Pilø herhaalt deze houding, beweren dat "het onze taak is om te proberen de archeologische vondsten te redden die uit het smeltende ijs komen." In feite, het tijdsbestek voor het herstellen van deze artefacten is zeer beperkt. Hun organische samenstelling maakt ze kwetsbaar voor desintegratie en ontbinding, wat betekent dat als items niet snel worden gevonden nadat ze zijn bevrijd van het ijs, ze waarschijnlijk voor altijd verloren zullen gaan.

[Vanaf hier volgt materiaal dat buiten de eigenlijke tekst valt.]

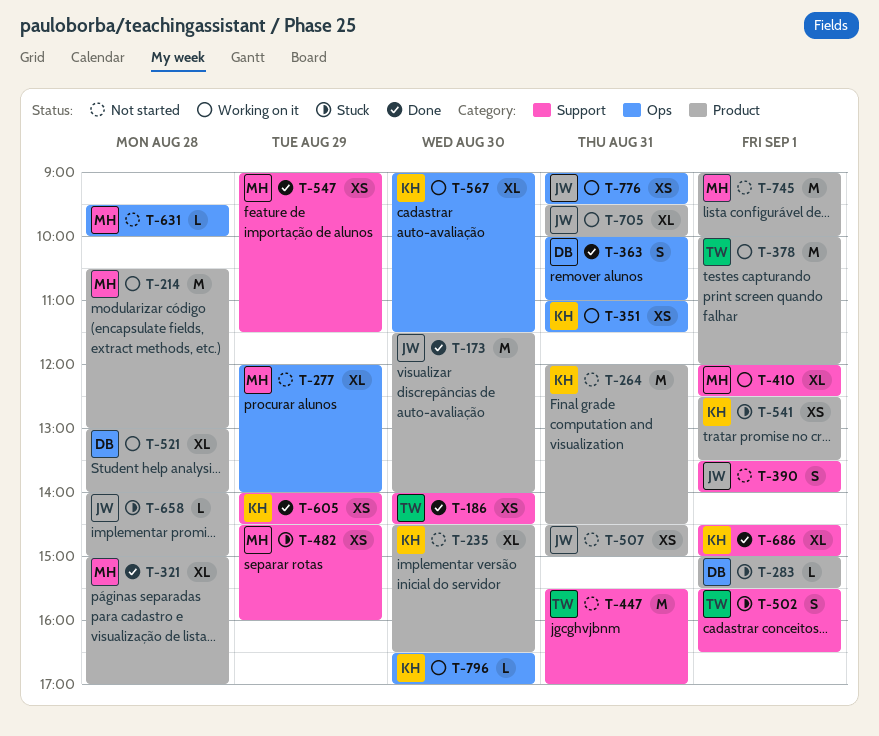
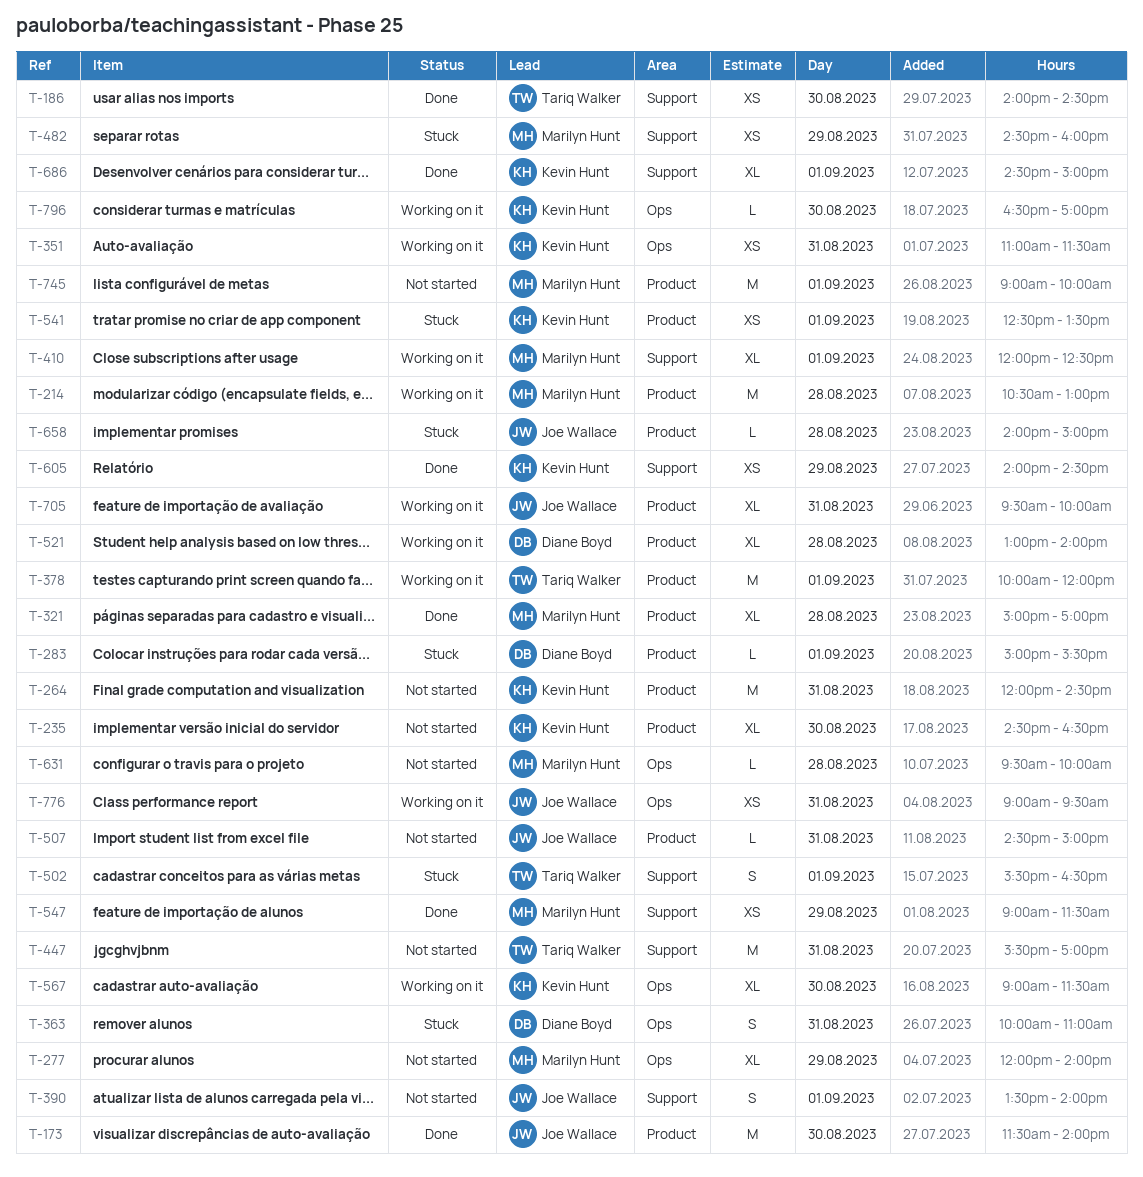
T-363, status: Done -> Stuck
T-507, estimate: XS -> L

Het werk is niet zonder emotionele tol, en hij benadrukt dat het een "diepe indruk" maakt om getuige te zijn van zo'n snel smelten van bergijs en gletsjers. "Het verzamelen van stukjes menselijke geschiedenis zoals ze verschijnen in een omgekeerde tijdsvolgorde van het terugtrekkende ijs is een taak die je niet kunt doen zonder een diep gevoel van onheil." Hij voegde eraan toe dat ze de ecologische voetafdruk van het programma laag houden, wat vaak betekent dat het gebruik van helikopters moet worden vermeden en zwaar materieel te voet naar grotere hoogte moet worden vervoerd (hoewel soms met behulp van lastpaarden).

Met in totaal 63 vestigingen vanaf 2021, en ongeveer 100 extra kandidaten, het programma Secrets of the Ice vertraagt ​​niet. Al deze locaties zijn oude jachtgebieden voor rendieren en kariboes en twee ervan zijn hoge bergpassen, een daarvan is Lendbreen. Het feit dat prehistorische gemeenschappen in deze gebieden leefden en erop jaagden, gecombineerd met aanhoudend ijs dat hun verloren artefacten heeft bewaard, geeft de vindplaatsen een aanzienlijk archeologisch potentieel.

Volgens het Norwegian Centre for Climate Services (NCCS) Climate in Norway 2100-rapport, grote gletsjers zullen tegen het einde van deze eeuw naar verwachting een derde van hun totale oppervlakte en volume verliezen. Verwacht wordt dat kleinere gletsjers volledig zullen verdwijnen, behalve op de allerhoogste hoogten. Pilø is grimmig onaangedaan. "Er is nog een hoop werk te doen."